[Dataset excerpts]
——————

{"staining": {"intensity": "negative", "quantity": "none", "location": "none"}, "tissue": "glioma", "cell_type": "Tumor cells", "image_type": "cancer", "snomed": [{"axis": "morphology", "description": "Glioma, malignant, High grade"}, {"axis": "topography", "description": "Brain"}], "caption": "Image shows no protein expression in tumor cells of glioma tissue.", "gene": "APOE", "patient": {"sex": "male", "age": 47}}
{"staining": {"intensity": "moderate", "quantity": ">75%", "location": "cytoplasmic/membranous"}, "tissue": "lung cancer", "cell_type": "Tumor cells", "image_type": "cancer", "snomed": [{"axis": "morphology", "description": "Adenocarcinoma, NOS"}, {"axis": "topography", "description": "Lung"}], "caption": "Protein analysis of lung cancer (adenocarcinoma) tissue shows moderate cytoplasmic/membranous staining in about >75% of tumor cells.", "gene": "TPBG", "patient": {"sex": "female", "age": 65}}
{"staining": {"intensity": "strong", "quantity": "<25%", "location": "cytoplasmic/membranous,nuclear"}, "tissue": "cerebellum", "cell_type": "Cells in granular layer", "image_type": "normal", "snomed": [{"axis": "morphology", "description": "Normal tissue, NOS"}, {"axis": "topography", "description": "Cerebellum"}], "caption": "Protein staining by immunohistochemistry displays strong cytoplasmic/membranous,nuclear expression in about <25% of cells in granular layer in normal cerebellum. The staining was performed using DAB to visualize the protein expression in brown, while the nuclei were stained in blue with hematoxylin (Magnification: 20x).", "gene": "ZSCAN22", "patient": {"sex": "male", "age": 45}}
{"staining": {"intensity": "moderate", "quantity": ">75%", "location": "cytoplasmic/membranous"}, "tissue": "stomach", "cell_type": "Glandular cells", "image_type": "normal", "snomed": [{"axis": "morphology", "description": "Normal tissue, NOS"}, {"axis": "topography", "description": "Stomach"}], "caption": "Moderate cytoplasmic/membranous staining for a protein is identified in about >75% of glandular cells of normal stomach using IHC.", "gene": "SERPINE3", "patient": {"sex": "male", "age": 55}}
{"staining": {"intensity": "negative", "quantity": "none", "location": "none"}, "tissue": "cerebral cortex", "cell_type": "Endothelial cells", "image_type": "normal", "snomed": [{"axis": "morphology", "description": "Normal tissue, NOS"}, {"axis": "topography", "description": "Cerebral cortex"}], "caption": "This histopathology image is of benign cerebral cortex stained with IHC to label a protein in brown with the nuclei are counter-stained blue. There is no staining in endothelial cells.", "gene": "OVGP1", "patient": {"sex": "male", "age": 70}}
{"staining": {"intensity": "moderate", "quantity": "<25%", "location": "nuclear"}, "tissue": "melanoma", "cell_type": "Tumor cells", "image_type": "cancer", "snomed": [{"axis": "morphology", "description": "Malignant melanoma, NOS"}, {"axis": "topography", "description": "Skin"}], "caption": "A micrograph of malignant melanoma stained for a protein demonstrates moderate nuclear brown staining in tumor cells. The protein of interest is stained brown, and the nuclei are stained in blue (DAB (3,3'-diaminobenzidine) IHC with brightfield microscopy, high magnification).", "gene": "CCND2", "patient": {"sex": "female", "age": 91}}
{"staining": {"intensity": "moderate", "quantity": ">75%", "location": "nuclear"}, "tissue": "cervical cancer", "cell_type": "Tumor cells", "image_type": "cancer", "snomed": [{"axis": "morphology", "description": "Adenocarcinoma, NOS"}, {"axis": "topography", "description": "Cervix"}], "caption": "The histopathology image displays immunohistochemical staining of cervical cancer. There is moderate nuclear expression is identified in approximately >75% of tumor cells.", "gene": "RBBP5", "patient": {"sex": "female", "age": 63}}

——————

Every line in the data above has to be retyped exactly.

- [THE ANSWER]
{"staining": {"intensity": "negative", "quantity": "none", "location": "none"}, "tissue": "glioma", "cell_type": "Tumor cells", "image_type": "cancer", "snomed": [{"axis": "morphology", "description": "Glioma, malignant, High grade"}, {"axis": "topography", "description": "Brain"}], "caption": "Image shows no protein expression in tumor cells of glioma tissue.", "gene": "APOE", "patient": {"sex": "male", "age": 47}}
{"staining": {"intensity": "moderate", "quantity": ">75%", "location": "cytoplasmic/membranous"}, "tissue": "lung cancer", "cell_type": "Tumor cells", "image_type": "cancer", "snomed": [{"axis": "morphology", "description": "Adenocarcinoma, NOS"}, {"axis": "topography", "description": "Lung"}], "caption": "Protein analysis of lung cancer (adenocarcinoma) tissue shows moderate cytoplasmic/membranous staining in about >75% of tumor cells.", "gene": "TPBG", "patient": {"sex": "female", "age": 65}}
{"staining": {"intensity": "strong", "quantity": "<25%", "location": "cytoplasmic/membranous,nuclear"}, "tissue": "cerebellum", "cell_type": "Cells in granular layer", "image_type": "normal", "snomed": [{"axis": "morphology", "description": "Normal tissue, NOS"}, {"axis": "topography", "description": "Cerebellum"}], "caption": "Protein staining by immunohistochemistry displays strong cytoplasmic/membranous,nuclear expression in about <25% of cells in granular layer in normal cerebellum. The staining was performed using DAB to visualize the protein expression in brown, while the nuclei were stained in blue with hematoxylin (Magnification: 20x).", "gene": "ZSCAN22", "patient": {"sex": "male", "age": 45}}
{"staining": {"intensity": "moderate", "quantity": ">75%", "location": "cytoplasmic/membranous"}, "tissue": "stomach", "cell_type": "Glandular cells", "image_type": "normal", "snomed": [{"axis": "morphology", "description": "Normal tissue, NOS"}, {"axis": "topography", "description": "Stomach"}], "caption": "Moderate cytoplasmic/membranous staining for a protein is identified in about >75% of glandular cells of normal stomach using IHC.", "gene": "SERPINE3", "patient": {"sex": "male", "age": 55}}
{"staining": {"intensity": "negative", "quantity": "none", "location": "none"}, "tissue": "cerebral cortex", "cell_type": "Endothelial cells", "image_type": "normal", "snomed": [{"axis": "morphology", "description": "Normal tissue, NOS"}, {"axis": "topography", "description": "Cerebral cortex"}], "caption": "This histopathology image is of benign cerebral cortex stained with IHC to label a protein in brown with the nuclei are counter-stained blue. There is no staining in endothelial cells.", "gene": "OVGP1", "patient": {"sex": "male", "age": 70}}
{"staining": {"intensity": "moderate", "quantity": "<25%", "location": "nuclear"}, "tissue": "melanoma", "cell_type": "Tumor cells", "image_type": "cancer", "snomed": [{"axis": "morphology", "description": "Malignant melanoma, NOS"}, {"axis": "topography", "description": "Skin"}], "caption": "A micrograph of malignant melanoma stained for a protein demonstrates moderate nuclear brown staining in tumor cells. The protein of interest is stained brown, and the nuclei are stained in blue (DAB (3,3'-diaminobenzidine) IHC with brightfield microscopy, high magnification).", "gene": "CCND2", "patient": {"sex": "female", "age": 91}}
{"staining": {"intensity": "moderate", "quantity": ">75%", "location": "nuclear"}, "tissue": "cervical cancer", "cell_type": "Tumor cells", "image_type": "cancer", "snomed": [{"axis": "morphology", "description": "Adenocarcinoma, NOS"}, {"axis": "topography", "description": "Cervix"}], "caption": "The histopathology image displays immunohistochemical staining of cervical cancer. There is moderate nuclear expression is identified in approximately >75% of tumor cells.", "gene": "RBBP5", "patient": {"sex": "female", "age": 63}}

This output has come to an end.